At the height of the AIDS epidemic, the AIDS community launched a powerful campaign to push the Food and Drug Administration (FDA) – the government agency that oversees testing of drug safety and efficacy-  to review and approve HIV and AIDS drugs at a much faster rate. It was clear that drugs were being developed that would help HIV and AIDS patients live longer, but these drugs were being held up in an approval process hamstrung by lack of adequate funding. That was unacceptable.

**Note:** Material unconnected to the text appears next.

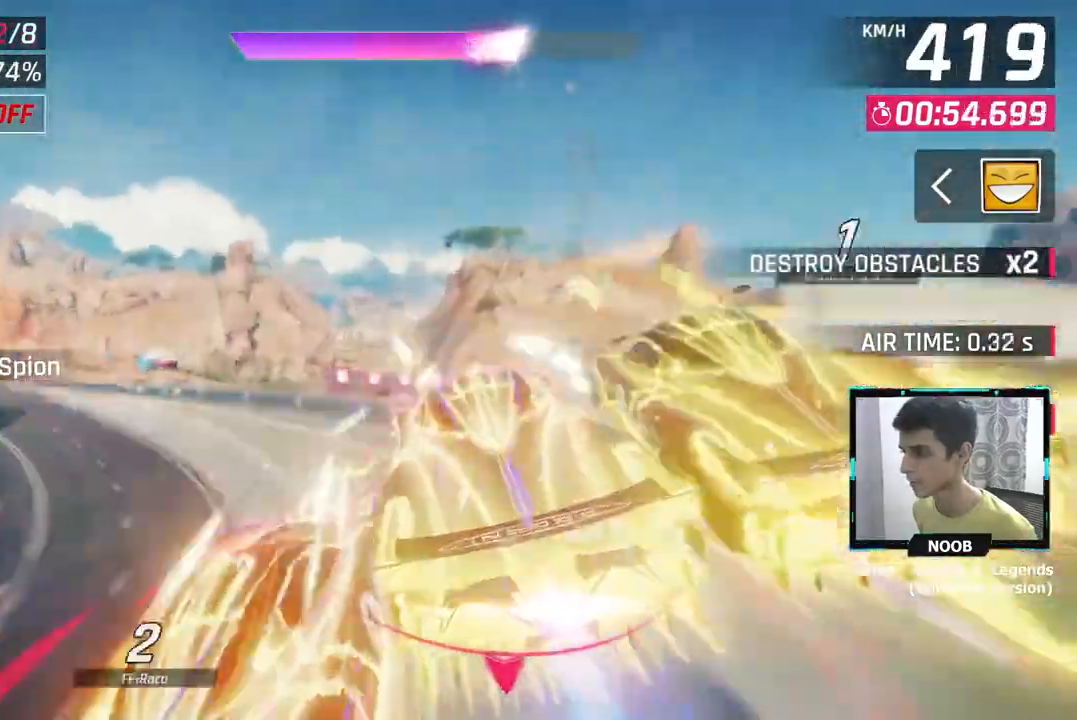
{"buttons": [], "left_stick": "left", "right_stick": "center", "events": [[350, "left_stick", "left"]]}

As a result of our efforts, Congress passed legislation that would augment the FDA budget with user fees -- which amounted to about one-third of the FDA’s $3.2 billion budget in FY2010.  On the whole, the system of charging fees has worked and, since the user fees for drug developers went into effect in 1992, more than 1,100 new medical treatments have come to market while approval times have dropped. In recent years, as the number and complexity of drug submissions has risen, the FDA’s performance has lagged. Furthermore, after falling impressively in the early part of the decade,  drug approval times have begun to creep up: in FY2004, the median approval time for standard drug applications was about 10 months while in FY 2005 median review times increased to 13.2 months, and in FY 2007, the median standard approval time increased to 15.1 months.  It’s clear that the FDA can do better.

Many of the delays seem to stem from new authority that the FDA acquired in 2007 to require “risk mitigation and evaluation strategies” to make sure that drug benefits outweigh their potential harms. Such strategies consist of guides distributed with medications and sometimes other efforts like “communications plans” to educate medical professionals and patients about drugs’ costs and benefits.

While it’s hard to find someone who disagrees with these efforts in principle, they add time to a process that’s already too slow. In the meantime, many patients have suffered and even died awaiting drugs that could ease their pain and save their lives.

To fix this, Congress and the FDA have to do three things.  First, the FDA needs more resources to carry out its mission.  The benefits of having new miracle medicines move more quickly to market far outweigh whatever costs they incur and are worth paying even in a tight budget climate. In any case, the FDA represents just about one tenth of one percent of the total federal budget.

Second, the FDA needs to revise the way it works.  Although the staff is competent and professional, many FDA offices don’t communicate as well as they could and new responsibilities have slowed down the whole process.

Finally, industry and the FDA need to work together to make the entire drug approval process consistent, transparent, predictable and based upon the best available science.

Twenty years ago, The FDA was unable to manage the increasing drug review workload in a timely fashion.  As a result of mounting drug applications and advocacy from patients in the 1980s and early 1990s, Congress passed legislation that resulted in a dramatic decrease in the drug review times at the FDA.  While the FDA was initially successful at reducing review times, new data indicates approval review times are trending back upwards.  Despite FDA Commissioner Hamburg’s courageous efforts, there are signs that part of the FDA’s mission – bringing innovative treatments and life-saving medicines to patients faster – may be in jeopardy. For millions of patients who await life-saving medicines, it’s time to rethink our nation’s approach before it’s too late.

Frank J. Oldham, Jr. is president and CEO of the National Association of People with AIDS.